Consigna ->
Transcribe sin cambios el pasaje del texto sobre Allende y Pinochet que empieza con "El día siguiente" y sigue hasta "desde mucho antes.", ambos incluidos.

Extracto de página ->
══════

Marx ya ridiculizó en su día (cuando Napoleón III dio su golpe de Estado de 1851, después del aplastamiento de los obreros parisinos en la revolución de 1848) al demócrata burgués que "sale de la derrota más ignominiosa tan inmaculado como inocente entró en ella".

Y todo parece indicar que, tras su terrible derrota sin lucha de septiembre de 1973, los "partenaires" de la Unidad Popular no fueron la excepción de la regla.

Así es como se dulcifica la historia y se engaña a un pueblo. Así es como se las apañan para hacerle repetir siempre las mismas tragedias. Así es como los dirigentes de la llamada Unidad Popular convirtieron esta unidad en un compló silencioso contra las masas.

La historia de la infidelidad de Pinochet es archiconocida. Según dicen, Allende creyó hasta el fin poder contar con un sector del Estado Mayor y, principalmente, con el nuevo Comandante en Jefe que acababa de nombrar en general Augusto Pinochet. Le parecía que un general tan dócil, tan obsequioso, tan cumplidor y diligente no debía inspirar desconfianza.

El día siguiente del golpe, Pinochet se jactaba ante un grupo de oficiales de su habilidad frente Allende, exclamando: "¡Y decir que este idiota confió en mí hasta el final!".

Pero, ahí, si la frase grosera juzga a alguien, es al propio Allende. Pues, hasta el fin, Allende confió en el ejército: mejor dicho, le confió la suerte del pueblo. Y no lo hizo ni por estupidez, ni por credulidad, ni por ceguera, ni por magnanimidad. Allende sabía lo que hacía. Ya que, como todo el mundo, él también veía venir el golpe de Estado desde mucho antes.

══════

Extracto de datos ->

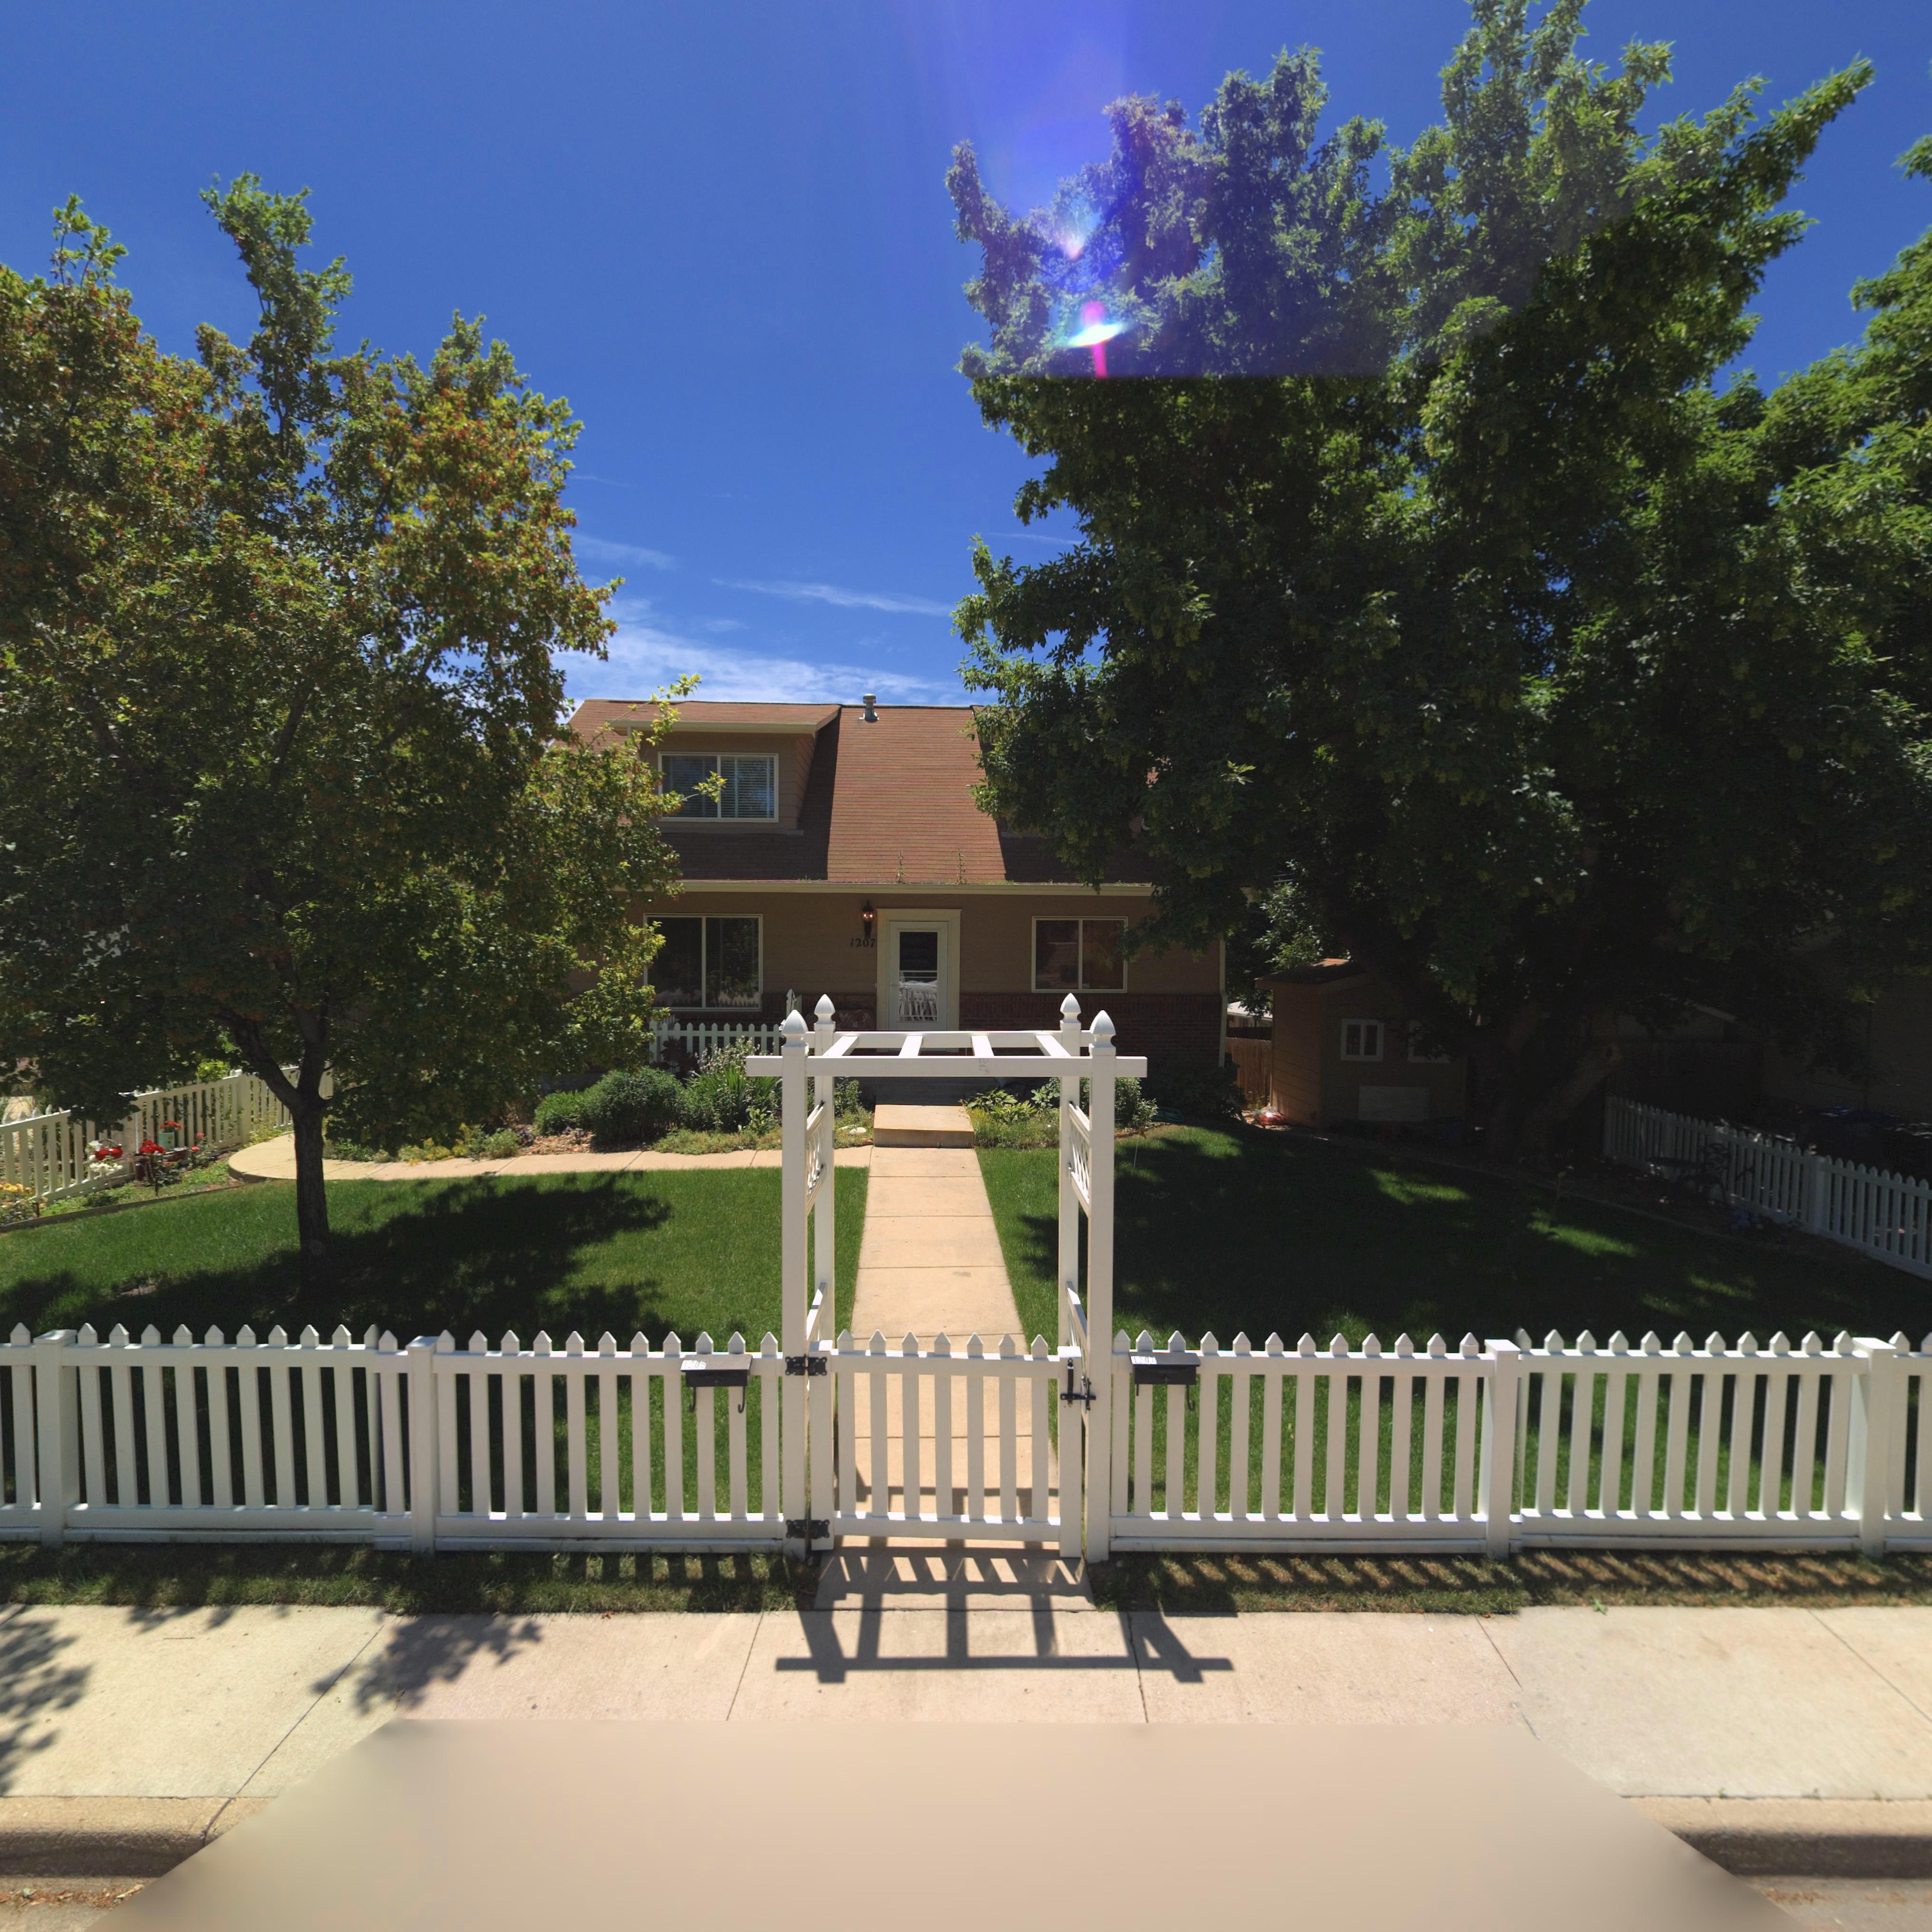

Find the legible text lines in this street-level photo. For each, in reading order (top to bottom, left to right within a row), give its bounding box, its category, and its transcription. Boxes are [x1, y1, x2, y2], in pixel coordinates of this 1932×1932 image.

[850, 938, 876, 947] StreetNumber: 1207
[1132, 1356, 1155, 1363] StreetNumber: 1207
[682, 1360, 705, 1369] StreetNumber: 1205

══════

Respuesta del ejercicio ->
El día siguiente del golpe, Pinochet se jactaba ante un grupo de oficiales de su habilidad frente Allende, exclamando: "¡Y decir que este idiota confió en mí hasta el final!".

Pero, ahí, si la frase grosera juzga a alguien, es al propio Allende. Pues, hasta el fin, Allende confió en el ejército: mejor dicho, le confió la suerte del pueblo. Y no lo hizo ni por estupidez, ni por credulidad, ni por ceguera, ni por magnanimidad. Allende sabía lo que hacía. Ya que, como todo el mundo, él también veía venir el golpe de Estado desde mucho antes.